Gene Chapman, 36 and single, says he has lost 40 pounds so far and expects to survive another two or three weeks. He sits outside for at least one hour each day across from the Austin IRS office, dressed as Mahatma Gandhi, after whom he is patterning his fast.
Gene Chapman sits across the street from IRS office.
Chapman says on his blog site: “If this were India, there would be two- or three-thousand people out there fasting with me right now. So there you go. The difference between the culture in India and the culture in America. But I’m happy with twenty-three,” he said, referring to the number of people who joined him Saturday for a rally. “I’m happy with one. I didn’t do this to get a crowd; I did it to make a one-man stand, and if people want to stand with me they’re welcome to, and if they don’t then that’s fine, too.”
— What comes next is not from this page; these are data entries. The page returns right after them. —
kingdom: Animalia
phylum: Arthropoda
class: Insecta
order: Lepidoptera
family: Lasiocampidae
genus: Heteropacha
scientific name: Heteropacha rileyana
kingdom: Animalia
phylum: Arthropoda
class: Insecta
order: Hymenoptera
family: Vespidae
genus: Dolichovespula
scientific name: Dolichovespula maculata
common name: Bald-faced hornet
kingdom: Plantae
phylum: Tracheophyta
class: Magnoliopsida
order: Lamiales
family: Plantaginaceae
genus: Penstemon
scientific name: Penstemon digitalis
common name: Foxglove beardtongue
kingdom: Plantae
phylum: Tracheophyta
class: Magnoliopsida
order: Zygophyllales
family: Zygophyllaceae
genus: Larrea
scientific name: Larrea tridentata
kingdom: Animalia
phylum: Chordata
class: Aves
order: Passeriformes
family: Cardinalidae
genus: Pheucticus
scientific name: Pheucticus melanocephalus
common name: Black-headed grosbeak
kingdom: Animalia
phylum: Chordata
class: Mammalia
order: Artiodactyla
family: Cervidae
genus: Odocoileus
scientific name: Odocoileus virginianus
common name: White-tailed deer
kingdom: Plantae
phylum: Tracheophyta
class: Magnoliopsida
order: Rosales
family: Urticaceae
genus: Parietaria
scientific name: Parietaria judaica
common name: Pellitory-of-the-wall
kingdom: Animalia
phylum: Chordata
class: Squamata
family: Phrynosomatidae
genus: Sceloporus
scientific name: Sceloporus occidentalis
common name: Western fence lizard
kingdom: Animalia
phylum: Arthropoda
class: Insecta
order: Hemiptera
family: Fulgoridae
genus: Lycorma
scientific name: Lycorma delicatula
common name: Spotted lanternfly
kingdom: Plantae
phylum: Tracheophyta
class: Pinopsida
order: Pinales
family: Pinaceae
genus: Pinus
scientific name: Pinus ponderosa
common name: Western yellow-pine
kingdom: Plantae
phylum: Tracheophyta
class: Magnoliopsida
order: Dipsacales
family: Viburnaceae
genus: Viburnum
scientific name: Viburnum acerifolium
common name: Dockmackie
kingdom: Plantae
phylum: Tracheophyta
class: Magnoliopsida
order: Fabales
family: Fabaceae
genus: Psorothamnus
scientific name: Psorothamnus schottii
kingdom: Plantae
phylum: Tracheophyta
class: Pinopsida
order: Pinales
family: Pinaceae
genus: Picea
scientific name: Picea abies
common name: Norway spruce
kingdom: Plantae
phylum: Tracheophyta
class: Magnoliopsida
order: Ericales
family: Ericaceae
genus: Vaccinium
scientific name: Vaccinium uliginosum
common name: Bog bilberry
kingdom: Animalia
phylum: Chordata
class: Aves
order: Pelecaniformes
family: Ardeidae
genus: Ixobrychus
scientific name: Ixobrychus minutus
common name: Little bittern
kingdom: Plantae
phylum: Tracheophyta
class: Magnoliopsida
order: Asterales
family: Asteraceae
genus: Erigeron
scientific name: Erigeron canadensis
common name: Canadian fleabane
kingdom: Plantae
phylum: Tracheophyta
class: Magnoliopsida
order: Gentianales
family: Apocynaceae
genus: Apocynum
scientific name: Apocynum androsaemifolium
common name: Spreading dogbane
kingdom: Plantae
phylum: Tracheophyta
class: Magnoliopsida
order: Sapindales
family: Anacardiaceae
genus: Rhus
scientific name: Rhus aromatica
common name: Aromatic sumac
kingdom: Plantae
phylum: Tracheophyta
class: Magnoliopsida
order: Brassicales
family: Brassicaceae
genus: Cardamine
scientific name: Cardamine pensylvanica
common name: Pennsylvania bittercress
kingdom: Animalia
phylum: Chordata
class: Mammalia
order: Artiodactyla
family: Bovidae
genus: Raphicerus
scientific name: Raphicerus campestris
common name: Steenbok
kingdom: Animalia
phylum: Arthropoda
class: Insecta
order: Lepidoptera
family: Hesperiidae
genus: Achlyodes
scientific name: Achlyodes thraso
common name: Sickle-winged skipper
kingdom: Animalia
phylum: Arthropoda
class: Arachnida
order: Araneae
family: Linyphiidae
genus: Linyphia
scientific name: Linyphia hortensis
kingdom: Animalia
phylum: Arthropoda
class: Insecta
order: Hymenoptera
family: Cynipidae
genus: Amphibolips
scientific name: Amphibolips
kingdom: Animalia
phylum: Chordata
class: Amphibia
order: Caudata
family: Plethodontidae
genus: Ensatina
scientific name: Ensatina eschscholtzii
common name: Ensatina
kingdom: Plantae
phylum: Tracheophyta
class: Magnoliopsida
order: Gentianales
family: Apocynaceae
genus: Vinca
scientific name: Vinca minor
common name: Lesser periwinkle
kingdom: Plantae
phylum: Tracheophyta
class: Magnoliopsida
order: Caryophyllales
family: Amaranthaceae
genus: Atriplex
Having studied for Christian ministry, Chapman has been busy studying biblical references to extortion – a practice he believes the IRS is engaged in by its very existence.
Chapman’s hunger strike follows that of Rose Lear, a Michigan woman who fasted for 29 days this spring. She was demanding answers to 537 questions included in a petition for redress of grievances sponsored by the organization We the People. The questions concern the “tax honesty” movement’s contention that the federal government lacks any legal jurisdiction to enforce the income tax, that there is no law that requires Americans to pay the tax, and that the tax is enforced in a manner that violates the U.S. Constitution.
Referencing the practices of Gandhi, Chapman told WND he “won’t back out of a vow” he made to refrain from food.
“I want to pay any tax I owe,” he said, saying the Bible exhorts him to do so. But, Chapman says, “I can’t find a law that says I owe a tax.”
According to Chapman, the IRS claims he owes approximately $20,000 in back taxes, fees and interest. He said two government agents talked to him over two weeks ago, telling him his concern is being researched in Washington, D.C. The activist doesn’t expect to hear back from them.
“I talked actually to [Sen.] Kay Bailey Hutchison’s Austin office today,” Chapman says in an audio interview posted on his blog, “and of course they knew who I was. They were aware of me. Supposedly somebody from Washington is supposed to call me but, you know, if it’s like Congressman [Michael] Burgess’ office, it’ll probably just be a dead end. … I’m not too optimistic about responsive government at this point. Twenty-three days of no answers pretty well makes the case of unresponsive government.”
After reading a story about Chapman, a pair of WND readers e-mailed the newssite a link to an IRS document they say provides Chapman with the answer he seeks. The report, called “The Truth About Frivolous Tax Arguments,” addresses what the agency sees as the most common arguments against the legality of the federal income tax. (Note: Adobe Acrobat is required to view the IRS link.)